▶ **DIRECTIONS FOR THIS TASK**
Copy each line containing the word "Analysis" from the records that follow, please.
*** Opening of DATA SUPPLIED ***
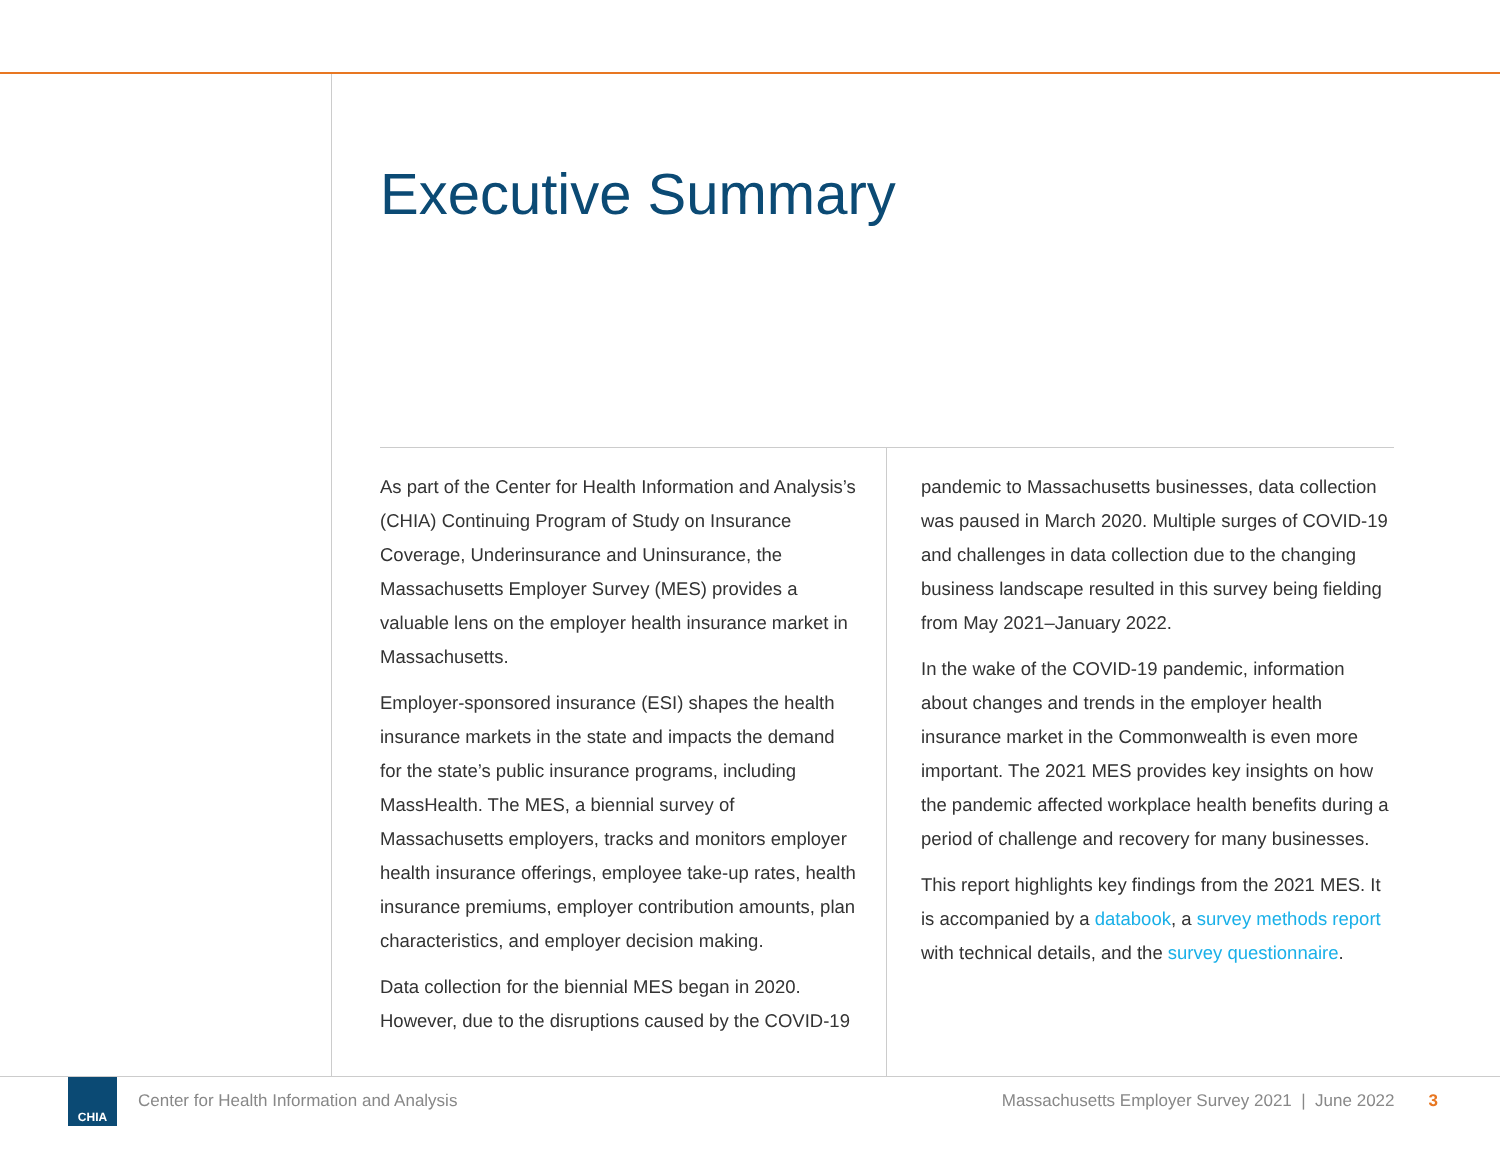Executive Summary
As part of the Center for Health Information and Analysis’s (CHIA) Continuing Program of Study on Insurance Coverage, Underinsurance and Uninsurance, the Massachusetts Employer Survey (MES) provides a valuable lens on the employer health insurance market in Massachusetts.
Employer-sponsored insurance (ESI) shapes the health insurance markets in the state and impacts the demand for the state’s public insurance programs, including MassHealth. The MES, a biennial survey of Massachusetts employers, tracks and monitors employer health insurance offerings, employee take-up rates, health insurance premiums, employer contribution amounts, plan characteristics, and employer decision making.
Data collection for the biennial MES began in 2020. However, due to the disruptions caused by the COVID-19
pandemic to Massachusetts businesses, data collection was paused in March 2020. Multiple surges of COVID-19 and challenges in data collection due to the changing business landscape resulted in this survey being fielding from May 2021–January 2022.
In the wake of the COVID-19 pandemic, information about changes and trends in the employer health insurance market in the Commonwealth is even more important. The 2021 MES provides key insights on how the pandemic affected workplace health benefits during a period of challenge and recovery for many businesses.
This report highlights key findings from the 2021 MES. It is accompanied by a databook, a survey methods report with technical details, and the survey questionnaire.
CHIA
Center for Health Information and Analysis Massachusetts Employer Survey 2021 | June 2022 3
*** Close of DATA SUPPLIED ***
▶ **RESPONSE BOX**
As part of the Center for Health Information and Analysis’s (CHIA) Continuing Program of Study on Insurance Coverage, Underinsurance and Uninsurance, the Massachusetts Employer Survey (MES) provides a valuable lens on the employer health insurance market in Massachusetts.
Center for Health Information and Analysis Massachusetts Employer Survey 2021 | June 2022 3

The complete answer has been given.